▸ Work order: Repeat the span of the entries below that starts at the line with "Of course, with" and ends at the line with "Yet, even where", nothing more. Skip the pictures.

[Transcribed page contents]
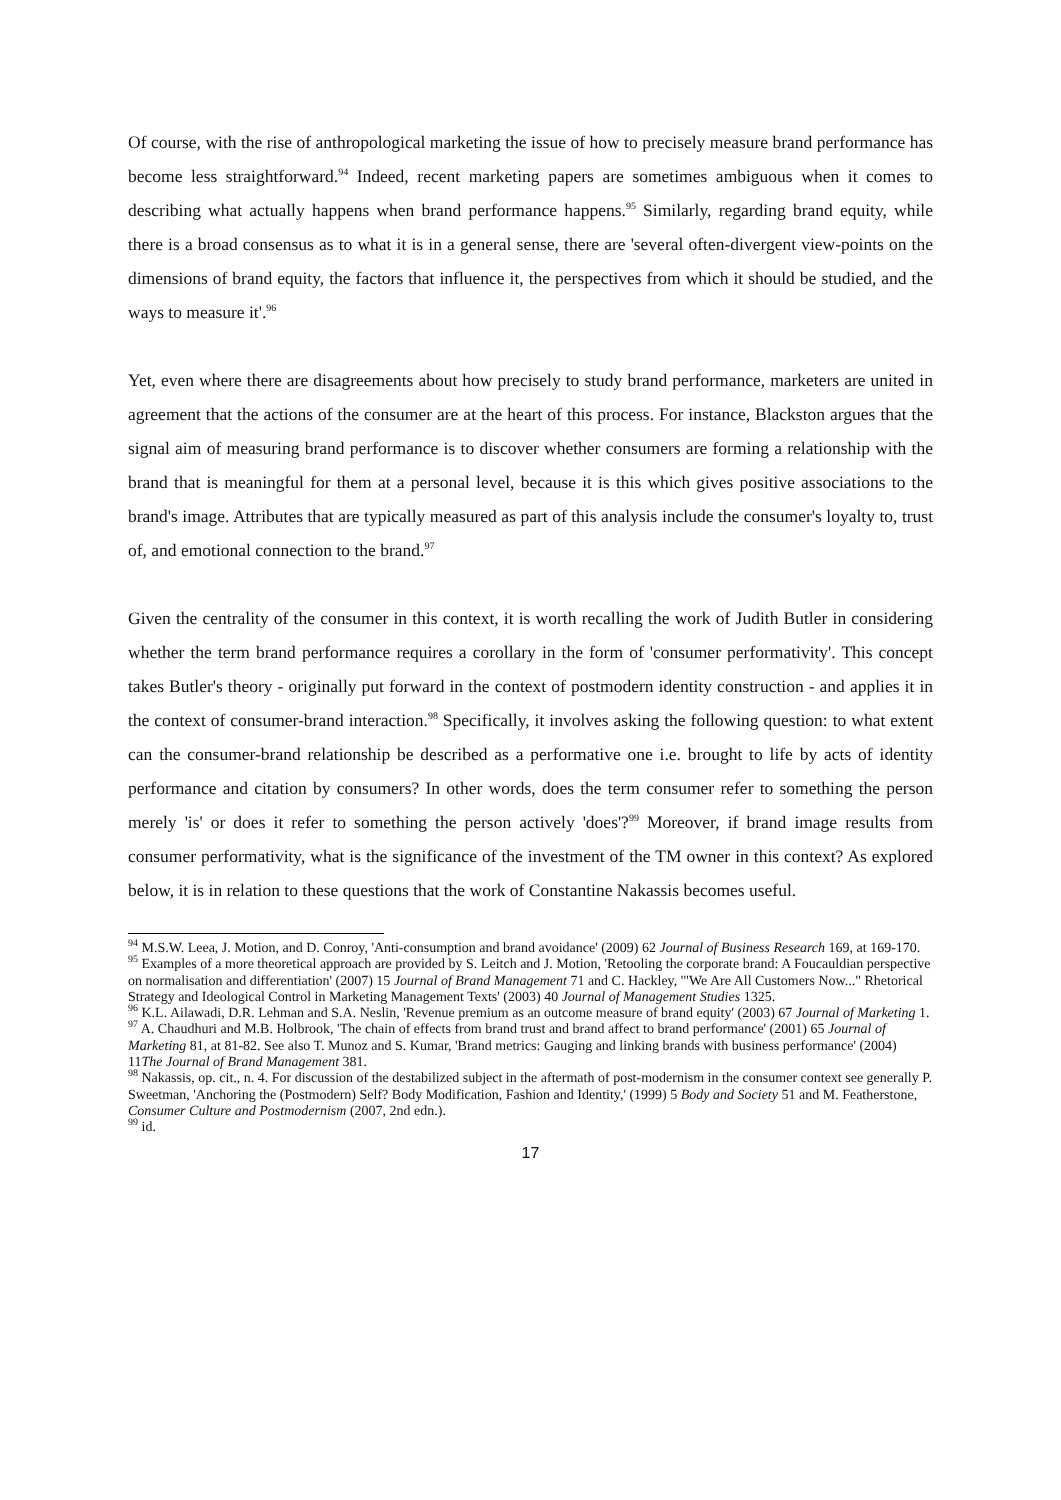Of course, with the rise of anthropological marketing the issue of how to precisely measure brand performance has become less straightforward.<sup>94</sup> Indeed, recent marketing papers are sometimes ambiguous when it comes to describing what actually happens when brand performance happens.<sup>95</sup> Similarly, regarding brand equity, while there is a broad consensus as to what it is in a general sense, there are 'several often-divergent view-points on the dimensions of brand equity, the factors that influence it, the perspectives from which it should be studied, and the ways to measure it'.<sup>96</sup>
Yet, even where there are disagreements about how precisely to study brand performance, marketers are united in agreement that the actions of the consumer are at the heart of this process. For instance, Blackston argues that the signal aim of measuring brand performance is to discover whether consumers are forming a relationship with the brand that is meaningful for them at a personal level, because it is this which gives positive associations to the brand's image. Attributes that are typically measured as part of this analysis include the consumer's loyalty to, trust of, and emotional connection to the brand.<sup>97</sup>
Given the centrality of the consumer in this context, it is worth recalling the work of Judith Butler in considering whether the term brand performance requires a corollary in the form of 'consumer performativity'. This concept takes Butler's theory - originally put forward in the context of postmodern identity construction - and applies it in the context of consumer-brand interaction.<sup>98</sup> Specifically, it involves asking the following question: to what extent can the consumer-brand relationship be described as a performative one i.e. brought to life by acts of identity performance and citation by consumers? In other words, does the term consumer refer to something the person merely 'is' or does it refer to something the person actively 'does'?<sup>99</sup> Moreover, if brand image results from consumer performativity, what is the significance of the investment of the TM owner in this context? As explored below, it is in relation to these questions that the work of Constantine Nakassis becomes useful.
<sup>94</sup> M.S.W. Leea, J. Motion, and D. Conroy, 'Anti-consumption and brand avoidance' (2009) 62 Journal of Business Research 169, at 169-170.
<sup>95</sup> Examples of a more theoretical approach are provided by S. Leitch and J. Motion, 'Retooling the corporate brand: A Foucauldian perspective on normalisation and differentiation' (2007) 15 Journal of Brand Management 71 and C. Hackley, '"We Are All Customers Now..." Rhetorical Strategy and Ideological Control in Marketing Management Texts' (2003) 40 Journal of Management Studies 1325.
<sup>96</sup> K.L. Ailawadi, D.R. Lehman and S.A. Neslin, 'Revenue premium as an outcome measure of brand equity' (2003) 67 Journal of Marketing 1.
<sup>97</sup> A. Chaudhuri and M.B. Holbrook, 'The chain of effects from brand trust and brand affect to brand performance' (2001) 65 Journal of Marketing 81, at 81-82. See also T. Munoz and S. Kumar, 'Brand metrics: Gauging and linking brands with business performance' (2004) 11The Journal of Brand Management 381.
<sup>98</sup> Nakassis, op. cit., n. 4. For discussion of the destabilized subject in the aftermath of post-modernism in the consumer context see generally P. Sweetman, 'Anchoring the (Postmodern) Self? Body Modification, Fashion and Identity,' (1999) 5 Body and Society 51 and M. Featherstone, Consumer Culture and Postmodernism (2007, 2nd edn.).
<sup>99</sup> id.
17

--

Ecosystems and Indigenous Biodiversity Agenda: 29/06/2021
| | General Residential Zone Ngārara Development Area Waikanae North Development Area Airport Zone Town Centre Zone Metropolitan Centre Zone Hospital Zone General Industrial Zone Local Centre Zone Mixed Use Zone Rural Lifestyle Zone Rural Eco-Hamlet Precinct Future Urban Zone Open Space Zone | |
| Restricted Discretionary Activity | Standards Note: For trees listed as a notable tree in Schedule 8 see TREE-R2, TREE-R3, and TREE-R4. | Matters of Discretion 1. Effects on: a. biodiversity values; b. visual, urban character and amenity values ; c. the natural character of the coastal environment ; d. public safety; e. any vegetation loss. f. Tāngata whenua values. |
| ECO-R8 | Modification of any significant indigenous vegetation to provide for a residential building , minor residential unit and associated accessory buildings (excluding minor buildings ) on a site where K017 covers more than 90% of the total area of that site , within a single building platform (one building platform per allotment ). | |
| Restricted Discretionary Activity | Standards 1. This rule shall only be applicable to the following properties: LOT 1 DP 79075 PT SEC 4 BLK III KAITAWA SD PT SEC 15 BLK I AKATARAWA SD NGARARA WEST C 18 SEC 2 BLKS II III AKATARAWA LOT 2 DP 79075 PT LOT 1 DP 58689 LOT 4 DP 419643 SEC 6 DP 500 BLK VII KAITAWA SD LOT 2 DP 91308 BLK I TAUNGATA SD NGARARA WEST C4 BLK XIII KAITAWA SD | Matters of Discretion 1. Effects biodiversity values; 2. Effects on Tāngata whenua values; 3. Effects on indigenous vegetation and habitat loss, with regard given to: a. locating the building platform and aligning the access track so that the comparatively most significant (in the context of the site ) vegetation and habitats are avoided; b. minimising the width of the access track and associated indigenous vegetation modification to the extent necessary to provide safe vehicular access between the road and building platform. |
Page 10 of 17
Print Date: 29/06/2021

▸ Answer area:
Of course, with the rise of anthropological marketing the issue of how to precisely measure brand performance has become less straightforward.<sup>94</sup> Indeed, recent marketing papers are sometimes ambiguous when it comes to describing what actually happens when brand performance happens.<sup>95</sup> Similarly, regarding brand equity, while there is a broad consensus as to what it is in a general sense, there are 'several often-divergent view-points on the dimensions of brand equity, the factors that influence it, the perspectives from which it should be studied, and the ways to measure it'.<sup>96</sup>
Yet, even where there are disagreements about how precisely to study brand performance, marketers are united in agreement that the actions of the consumer are at the heart of this process. For instance, Blackston argues that the signal aim of measuring brand performance is to discover whether consumers are forming a relationship with the brand that is meaningful for them at a personal level, because it is this which gives positive associations to the brand's image. Attributes that are typically measured as part of this analysis include the consumer's loyalty to, trust of, and emotional connection to the brand.<sup>97</sup>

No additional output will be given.